Il poker sportivo sta diventando un gioco sempre piú amato in Europa e in particolar modo in Italia. Recentemente l’Adoc ha eseguito un indagine molto dettagliata da cui é emerso che il giro d’affari in Italia legato al poker virtuale é di oltre 350 milioni l’anno: una cifra da capogiro se si pensa che fino a due anni fa meno del 2% della popolazione nazionale sapeva cosa fosse una sala da poker su Internet.
Inoltre, quello che fa ancora piú parlare, é che mediamente ogni italiano spende circa 600 euro a testa nei giochi d’azzardo online e un quarto di essi sono tutti “devoluti” nei casino online con licenza estera. Inoltre a brevissimo il poker online verrá classificato in Italia come skill game e potrá essere tranquillamente licenziato anche nella nostra nazione secondo le normative del monopolio Italiano. In un intervista il presidente dell’Adoc Carlo Pileri ha detto che esistono ben 530 mila giocatori d’azzardo online abituali e moltissimi di piú saltuari.

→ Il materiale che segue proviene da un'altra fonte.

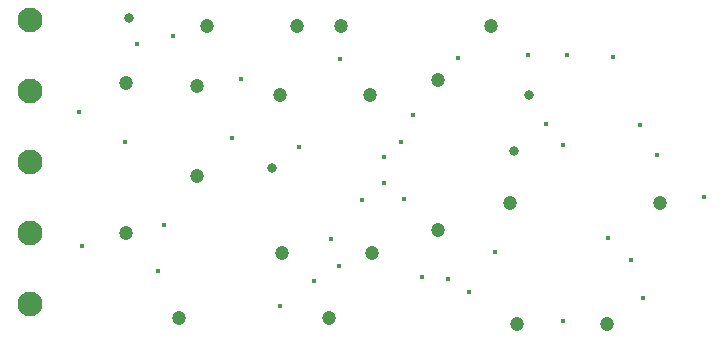
<source format=gbr>
%TF.GenerationSoftware,KiCad,Pcbnew,(6.0.1-0)*%
%TF.CreationDate,2022-08-29T12:54:17-04:00*%
%TF.ProjectId,Practice PCB,50726163-7469-4636-9520-5043422e6b69,rev?*%
%TF.SameCoordinates,Original*%
%TF.FileFunction,Plated,1,2,PTH,Drill*%
%TF.FilePolarity,Positive*%
%FSLAX46Y46*%
G04 Gerber Fmt 4.6, Leading zero omitted, Abs format (unit mm)*
G04 Created by KiCad (PCBNEW (6.0.1-0)) date 2022-08-29 12:54:17*
%MOMM*%
%LPD*%
G01*
G04 APERTURE LIST*
%TA.AperFunction,ViaDrill*%
%ADD10C,0.400000*%
%TD*%
%TA.AperFunction,ComponentDrill*%
%ADD11C,0.800000*%
%TD*%
%TA.AperFunction,ComponentDrill*%
%ADD12C,1.200000*%
%TD*%
%TA.AperFunction,ComponentDrill*%
%ADD13C,2.100000*%
%TD*%
G04 APERTURE END LIST*
D10*
X46200000Y-50900000D03*
X46400000Y-62200000D03*
X50100000Y-53400000D03*
X51100000Y-45100000D03*
X52900000Y-64300000D03*
X53400000Y-60400000D03*
X54100000Y-44400000D03*
X59100000Y-53100000D03*
X59900000Y-48100000D03*
X63200000Y-67300000D03*
X64800000Y-53824500D03*
X66100000Y-65200000D03*
X67500000Y-61600000D03*
X68200000Y-63900000D03*
X68300000Y-46400000D03*
X70100000Y-58300000D03*
X72000000Y-54700000D03*
X72000000Y-56900000D03*
X73400000Y-53400000D03*
X73700000Y-58200000D03*
X74500000Y-51100000D03*
X75200000Y-64800000D03*
X77400000Y-65000000D03*
X78300000Y-46300000D03*
X79200000Y-66100000D03*
X81400000Y-62700000D03*
X84200000Y-46000000D03*
X85700000Y-51900000D03*
X87200000Y-53700000D03*
X87200000Y-68600000D03*
X87500000Y-46000000D03*
X91000000Y-61500000D03*
X91400000Y-46200000D03*
X92900000Y-63400000D03*
X93700000Y-52000000D03*
X93900000Y-66600000D03*
X95100000Y-54500000D03*
X99100000Y-58100000D03*
D11*
%TO.C,J1*%
X50400000Y-42900000D03*
%TO.C,J5*%
X62500000Y-55600000D03*
%TO.C,J2*%
X83000000Y-54200000D03*
%TO.C,J4*%
X84300000Y-49400000D03*
D12*
%TO.C,R11*%
X50200000Y-48450000D03*
X50200000Y-61150000D03*
%TO.C,R8*%
X54650000Y-68300000D03*
%TO.C,R7*%
X56200000Y-48690000D03*
X56200000Y-56310000D03*
%TO.C,R1*%
X57000000Y-43600000D03*
%TO.C,R10*%
X63190000Y-49400000D03*
%TO.C,R13*%
X63400000Y-62800000D03*
%TO.C,R1*%
X64620000Y-43600000D03*
%TO.C,R8*%
X67350000Y-68300000D03*
%TO.C,R2*%
X68360000Y-43600000D03*
%TO.C,R10*%
X70810000Y-49400000D03*
%TO.C,R13*%
X71020000Y-62800000D03*
%TO.C,R5*%
X76600000Y-48150000D03*
X76600000Y-60850000D03*
%TO.C,R2*%
X81060000Y-43600000D03*
%TO.C,R14*%
X82650000Y-58600000D03*
%TO.C,R4*%
X83290000Y-68800000D03*
X90910000Y-68800000D03*
%TO.C,R14*%
X95350000Y-58600000D03*
D13*
%TO.C,J3*%
X42000000Y-43100000D03*
X42000000Y-49100000D03*
X42000000Y-55100000D03*
X42000000Y-61100000D03*
X42000000Y-67100000D03*
M02*

</source>
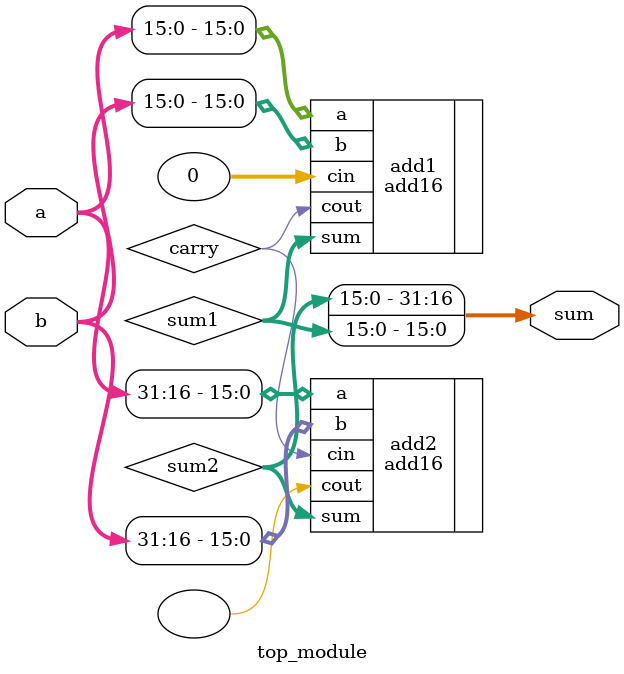
<source format=v>
module top_module(
    input [31:0] a,
    input [31:0] b,
    output [31:0] sum
);
    wire carry;
    wire [15:0] sum1, sum2;
    add16 add1(.cin(0), .a(a[15:0]), .b(b[15:0]), .cout(carry), .sum(sum1));
    add16 add2(.cin(carry), .a(a[31:16]), .b(b[31:16]), .cout(), .sum(sum2));
    assign sum = {sum2, sum1};
endmodule

</source>
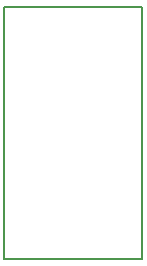
<source format=gm1>
G04 #@! TF.FileFunction,Profile,NP*
%FSLAX46Y46*%
G04 Gerber Fmt 4.6, Leading zero omitted, Abs format (unit mm)*
G04 Created by KiCad (PCBNEW 4.0.4+e1-6308~48~ubuntu16.04.1-stable) date Thu Nov  3 23:13:48 2016*
%MOMM*%
%LPD*%
G01*
G04 APERTURE LIST*
%ADD10C,0.100000*%
%ADD11C,0.150000*%
G04 APERTURE END LIST*
D10*
D11*
X231648000Y-82296000D02*
X243332000Y-82296000D01*
X231648000Y-103632000D02*
X231648000Y-82296000D01*
X243332000Y-103632000D02*
X231648000Y-103632000D01*
X243332000Y-82296000D02*
X243332000Y-103632000D01*
M02*

</source>
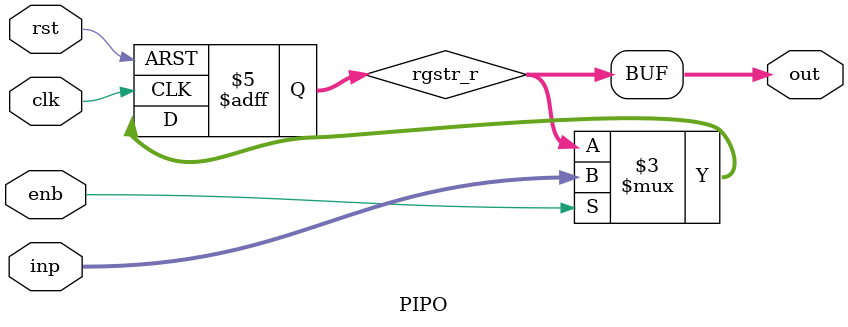
<source format=sv>
module PIPO
#(
parameter DW = 4
) 
(
input               clk,
input               rst,
input               enb,
input    [DW-1:0]   inp,
output  	[DW-1:0]   out
);

logic [DW-1:0]      rgstr_r;

always_ff@(posedge clk or negedge rst) begin: rgstr_label
    if(!rst)
        rgstr_r  <= '0;
    else if (enb)
        rgstr_r  <= inp;
end:rgstr_label

assign out  = rgstr_r;

//TODO: try to design a SIPO register where the serial input is connected to the MSB bit and shifting is to the right
endmodule

</source>
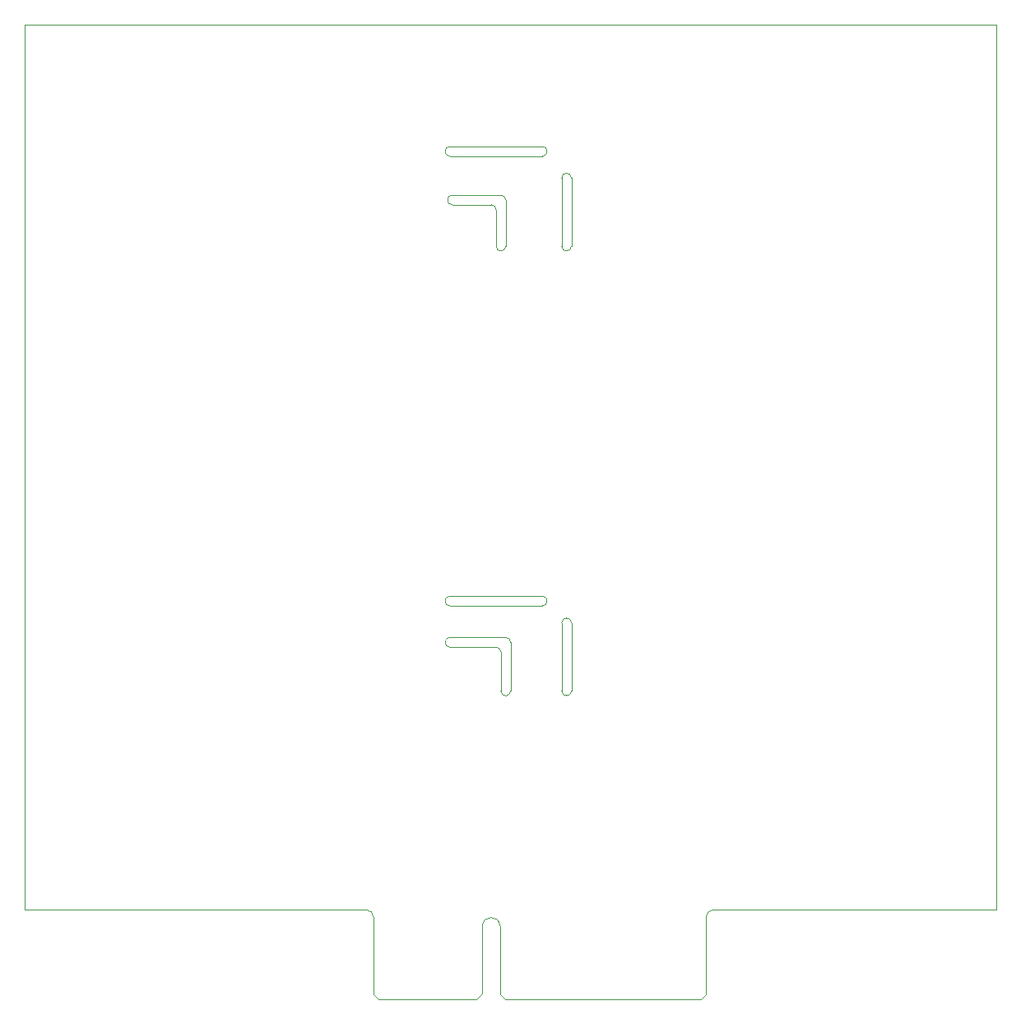
<source format=gko>
G04 #@! TF.FileFunction,Profile,NP*
%FSLAX46Y46*%
G04 Gerber Fmt 4.6, Leading zero omitted, Abs format (unit mm)*
G04 Created by KiCad (PCBNEW (after 2015-may-25 BZR unknown)-product) date Wed 27 May 2015 09:58:39 PM EDT*
%MOMM*%
G01*
G04 APERTURE LIST*
%ADD10C,0.100000*%
G04 APERTURE END LIST*
D10*
X112000000Y-86500000D02*
X112000000Y-81500000D01*
X111000000Y-82500000D02*
X111000000Y-86500000D01*
X111000000Y-86500000D02*
G75*
G03X112000000Y-86500000I500000J0D01*
G01*
X112000000Y-81500000D02*
G75*
G03X111500000Y-81000000I-500000J0D01*
G01*
X111000000Y-82500000D02*
G75*
G03X110500000Y-82000000I-500000J0D01*
G01*
X118250000Y-79500000D02*
X118250000Y-86500000D01*
X118250000Y-79500000D02*
G75*
G03X117250000Y-79500000I-500000J0D01*
G01*
X117250000Y-86500000D02*
G75*
G03X118250000Y-86500000I500000J0D01*
G01*
X117250000Y-86500000D02*
X117250000Y-79500000D01*
X118250000Y-33750000D02*
X118250000Y-40750000D01*
X117250000Y-40750000D02*
X117250000Y-33750000D01*
X117250000Y-40750000D02*
G75*
G03X118250000Y-40750000I500000J0D01*
G01*
X118250000Y-33750000D02*
G75*
G03X117250000Y-33750000I-500000J0D01*
G01*
X111500000Y-36000000D02*
X111500000Y-40750000D01*
X111000000Y-35500000D02*
X110500000Y-35500000D01*
X111500000Y-36000000D02*
G75*
G03X111000000Y-35500000I-500000J0D01*
G01*
X110500000Y-37000000D02*
X110500000Y-40750000D01*
X110000000Y-36500000D02*
X106000000Y-36500000D01*
X110500000Y-37000000D02*
G75*
G03X110000000Y-36500000I-500000J0D01*
G01*
X105750000Y-82000000D02*
X110500000Y-82000000D01*
X111500000Y-81000000D02*
X105750000Y-81000000D01*
X110500000Y-35500000D02*
X106000000Y-35500000D01*
X115250000Y-31500000D02*
G75*
G03X115250000Y-30500000I0J500000D01*
G01*
X105750000Y-30500000D02*
G75*
G03X105750000Y-31500000I0J-500000D01*
G01*
X105750000Y-31500000D02*
X115250000Y-31500000D01*
X105750000Y-30500000D02*
X115250000Y-30500000D01*
X110500000Y-40750000D02*
G75*
G03X111500000Y-40750000I500000J0D01*
G01*
X106000000Y-35500000D02*
G75*
G03X106000000Y-36500000I0J-500000D01*
G01*
X115250000Y-77750000D02*
G75*
G03X115250000Y-76750000I0J500000D01*
G01*
X105750000Y-77750000D02*
X115250000Y-77750000D01*
X105750000Y-76750000D02*
X115250000Y-76750000D01*
X105750000Y-76750000D02*
G75*
G03X105750000Y-77750000I0J-500000D01*
G01*
X105750000Y-81000000D02*
G75*
G03X105750000Y-82000000I0J-500000D01*
G01*
X132900000Y-109000000D02*
G75*
G03X132100000Y-109800000I0J-800000D01*
G01*
X133000000Y-109000000D02*
X132900000Y-109000000D01*
X132100000Y-117700000D02*
X132100000Y-109800000D01*
X131600000Y-118200000D02*
X132100000Y-117700000D01*
X111400000Y-118200000D02*
X131600000Y-118200000D01*
X110900000Y-117700000D02*
X111400000Y-118200000D01*
X110900000Y-110700000D02*
X110900000Y-117700000D01*
X110900000Y-110700000D02*
G75*
G03X109100000Y-110700000I-900000J0D01*
G01*
X109100000Y-117600000D02*
X109100000Y-110700000D01*
X108500000Y-118200000D02*
X109100000Y-117600000D01*
X98400000Y-118200000D02*
X108500000Y-118200000D01*
X97900000Y-117700000D02*
X98400000Y-118200000D01*
X97900000Y-109800000D02*
X97900000Y-117700000D01*
X97900000Y-109800000D02*
G75*
G03X97100000Y-109000000I-800000J0D01*
G01*
X97000000Y-109000000D02*
X97100000Y-109000000D01*
X162000000Y-109000000D02*
X133000000Y-109000000D01*
X162000000Y-18000000D02*
X162000000Y-109000000D01*
X152000000Y-18000000D02*
X162000000Y-18000000D01*
X62000000Y-18000000D02*
X152000000Y-18000000D01*
X62000000Y-109000000D02*
X62000000Y-18000000D01*
X97000000Y-109000000D02*
X62000000Y-109000000D01*
M02*

</source>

Le visite ai casinó e ai siti di poker sono aumentate mediamente del 25% ma con loro aumentano anche i giocatori dipendenti o cosiddetti patologici che si aggirano sui 16 mila.
Alcune stime dicono che nel 2012 l’industria del poker online in Italia avrá triplicato i suoi introiti diventando una delle piú profique attivitá in assoluto.